In short, with the full consensus of the group, consensus can be used to define improvements to itself. In this way, consensus is flexible and group structures like this can be made to hold each other accountable to the common good and what is best for the group process itself.
Q: How does the 80% emergency consensus fit in with ‘No-Votes Unity’, isn’t that just an ‘80% vote to overrule’?
The two-time 80%-consensus process assures we do not exclude the input and opinions of the minority, which is typical with traditional voting. We only move forward with the 80% agreement of the group after specifically checking in that “all points have been heard, all options explored.” The only reason we move forward from there is if 80% agree “complete inflexibility exists in a small enough minority.” This assures that we are maintaining our consensus values and commitment to always flow towards a goal that is greater than the sum of its parts because it includes all perspectives and is aligned towards the Highest Good of All.
Q: After the 90-day point, why must all members be present until full-consensus is achieved?
This is insurance that we achieve full consensus sooner rather than later.
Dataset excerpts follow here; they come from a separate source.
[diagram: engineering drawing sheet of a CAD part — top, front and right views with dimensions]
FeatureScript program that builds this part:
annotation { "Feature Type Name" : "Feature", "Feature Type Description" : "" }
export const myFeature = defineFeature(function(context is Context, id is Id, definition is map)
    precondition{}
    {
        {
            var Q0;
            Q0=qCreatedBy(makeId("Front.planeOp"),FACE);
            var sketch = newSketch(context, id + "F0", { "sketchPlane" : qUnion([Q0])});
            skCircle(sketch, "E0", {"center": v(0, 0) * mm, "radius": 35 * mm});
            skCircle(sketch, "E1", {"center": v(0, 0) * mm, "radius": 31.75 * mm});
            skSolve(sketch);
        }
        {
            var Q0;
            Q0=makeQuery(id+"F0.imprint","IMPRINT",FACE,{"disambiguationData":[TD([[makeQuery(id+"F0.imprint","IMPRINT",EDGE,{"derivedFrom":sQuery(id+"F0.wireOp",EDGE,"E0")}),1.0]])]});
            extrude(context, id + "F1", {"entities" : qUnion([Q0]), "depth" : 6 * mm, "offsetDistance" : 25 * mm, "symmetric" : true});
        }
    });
It should happen naturally, but anytime before we achieve full consensus an 85% majority could conceivably use consensus to prolong or change the percentage needed to pass things. If the team chooses to change the planned phase-in process, all team members must participate in the consensus process until full consensus is achieved. Everyone participating this way will assure everyone is involved in the process of resolving whatever issues are limiting our ability to implement full consensus.
Q: Are you opposed to voting?
Definitely not. American democracy was built on voting and consensus can be used to choose voting on a decision in situations where further discussion wouldn’t be beneficial. For example, “Are we in consensus that we can just take a vote on this?” If consensus agrees, a vote is taken and the decision is made based on that vote.